Wewangian telah menjadi bagian tak terpisahkan dari kehidupan manusia. Namun, dalam Islam, beberapa hadis mengaitkan penggunaan parfum oleh perempuan dengan larangan yang cukup tegas, bahkan menggunakan ungkapan metaforis seperti “pezina.”
Apakah pemahaman ini harus diartikan secara harfiah?
Hadis yang kerap menjadi rujukan adalah riwayat dari Al-Asy’ari, di mana Rasulullah SAW bersabda:
أَيُّمَا امْرَأَةٍ اسْتَعْطَرَتْ فَمَرَّتْ عَلَى قَوْمٍ لِيَجِدُوا مِنْ رِيحِهَا فَهِيَ زَانِيَةٌ
“Perempuan mana saja yang memakai minyak wangi kemudian melintas pada suatu kaum agar mereka mencium baunya, maka ia adalah pezina.” (HR. An-Nasa’i)
Hadis ini diperkuat oleh riwayat lain dengan redaksi serupa, seperti dari Abu Hurairah yang melarang perempuan berparfum. Rasulullah saw bersabda:
أَيُّمَا امْرَأَةٍ أَصَابَتْ بَخُورًا فَلَا تَشْهَدْ مَعَنَا الْعِشَاءَ الْآخِرَةَ
“Siapa pun wanita yang memakai parfum, maka janganlah dia hadir bersama kami dalam salat Isya yang akhir.” (HR. Muslim)

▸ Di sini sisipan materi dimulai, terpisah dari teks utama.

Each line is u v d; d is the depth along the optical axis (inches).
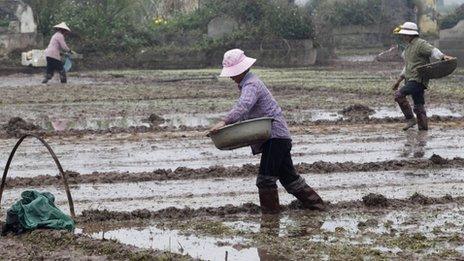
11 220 520.4
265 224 544.1
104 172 724.0
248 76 574.2
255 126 556.4
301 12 2346.2
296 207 589.0
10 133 960.3
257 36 2304.4
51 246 489.4
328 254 462.9
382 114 1121.4
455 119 1046.4
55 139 925.8
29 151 844.6
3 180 565.9
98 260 456.8
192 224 544.1
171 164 766.5
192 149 847.7
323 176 698.2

Menurut Ruslan Fariadi, Ketua Divisi Fatwa Majelis Tarjih dan Tajdid PP Muhammadiyah, hadis-hadis tersebut memiliki sanad yang valid, ditransmisikan oleh ulama kredibel seperti An-Nasa’i, At-Tirmidzi, dan Muslim.
Namun, memahami validitas hadis saja tidak cukup. Isi atau matan hadis memerlukan telaah mendalam agar sesuai dengan penerapan di kehidupan modern.

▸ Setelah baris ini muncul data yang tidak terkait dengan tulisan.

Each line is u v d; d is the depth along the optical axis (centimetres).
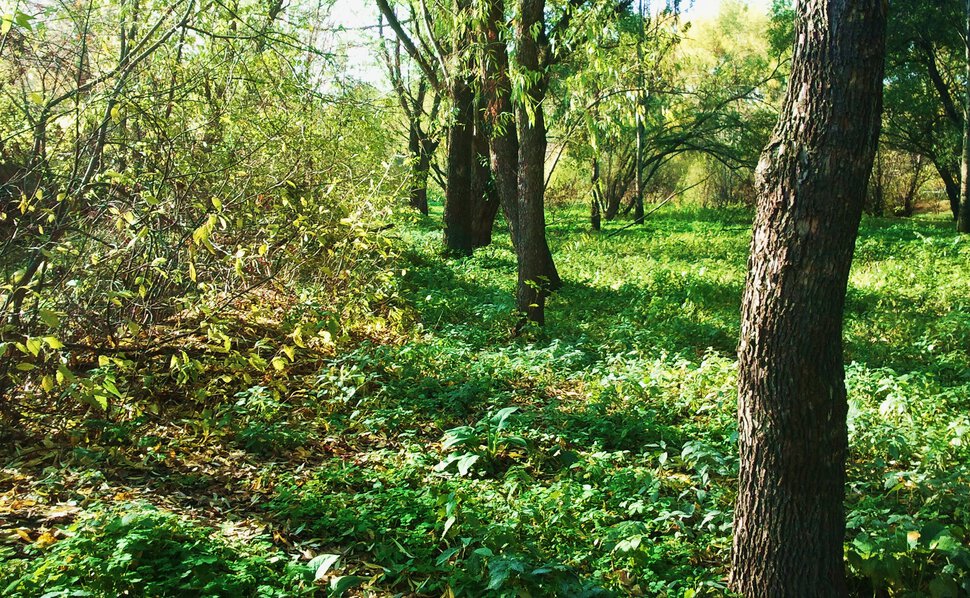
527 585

Frasa “pezina” dalam hadis ini sering dianggap metafora (kinayah), bukan bermakna harfiah.
Mayoritas ulama memahaminya sebagai peringatan terhadap tindakan yang mendekati dosa besar seperti zina, terutama jika ada motif tertentu, misalnya memamerkan aroma parfum untuk menarik perhatian lawan jenis.

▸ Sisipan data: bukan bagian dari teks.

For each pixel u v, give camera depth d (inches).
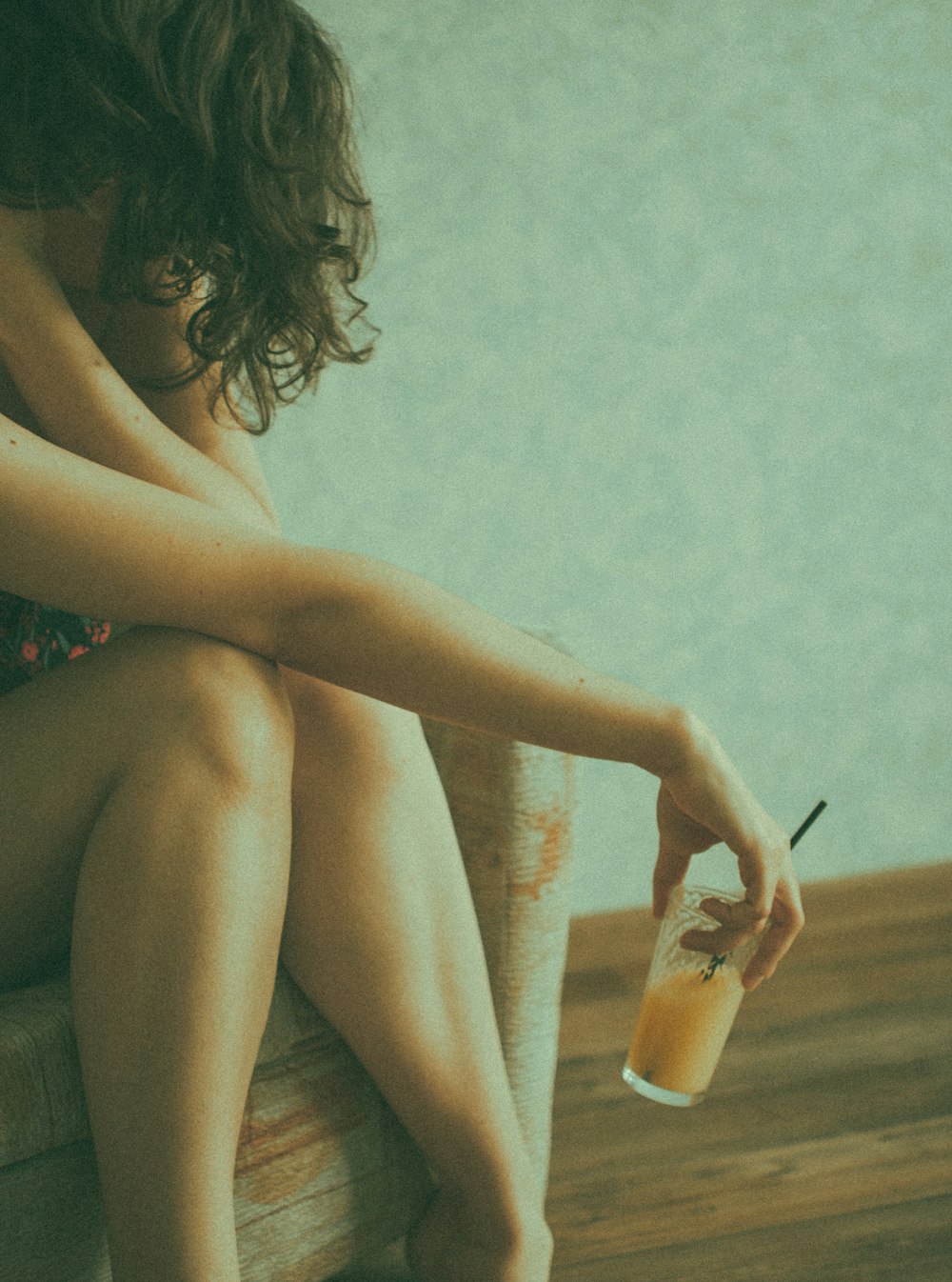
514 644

Ini sejalan dengan hadis lain yang menyatakan: “Setiap mata (berpotensi) berzina.” (HR. At-Tirmidzi)
Motif menjadi kunci dalam memahami larangan ini. Frasa “melintas pada suatu kaum agar mereka mencium baunya” menunjukkan adanya unsur kesengajaan untuk menarik perhatian.
Jika parfum digunakan tanpa motif menggoda, apalagi dalam konteks yang terhormat seperti menjaga kebersihan dan keharuman tubuh di depan keluarga, penggunaannya justru dianjurkan.
Konsep ‘illat hukum (sebab hukum) juga penting. Dalam konteks sosial masa Nabi, seperti jalanan yang gelap saat salat isya, perempuan lebih rentan terhadap bahaya. Larangan ini dapat dipahami sebagai langkah protektif.
Secara kontekstual, nasihat ini mirip dengan anjuran agar perempuan menghindari pakaian mencolok di tempat rawan demi keamanan.
Keseimbangan dalam Penggunaan
Dengan tafsiran yang luas, larangan ini tidak bersifat mutlak. Dalam ruang privat, seperti untuk menjaga keharmonisan rumah tangga, penggunaan parfum bahkan menjadi sunnah.
Di ruang publik, penggunaannya tetap harus mempertimbangkan batasan agar tidak menimbulkan fitnah atau salah persepsi.
Kesimpulan
Larangan Nabi Muhammad saw terhadap parfum bagi perempuan bersifat kondisional, bukan absolut. Islam mendorong kesopanan dalam berpenampilan, termasuk penggunaan wewangian.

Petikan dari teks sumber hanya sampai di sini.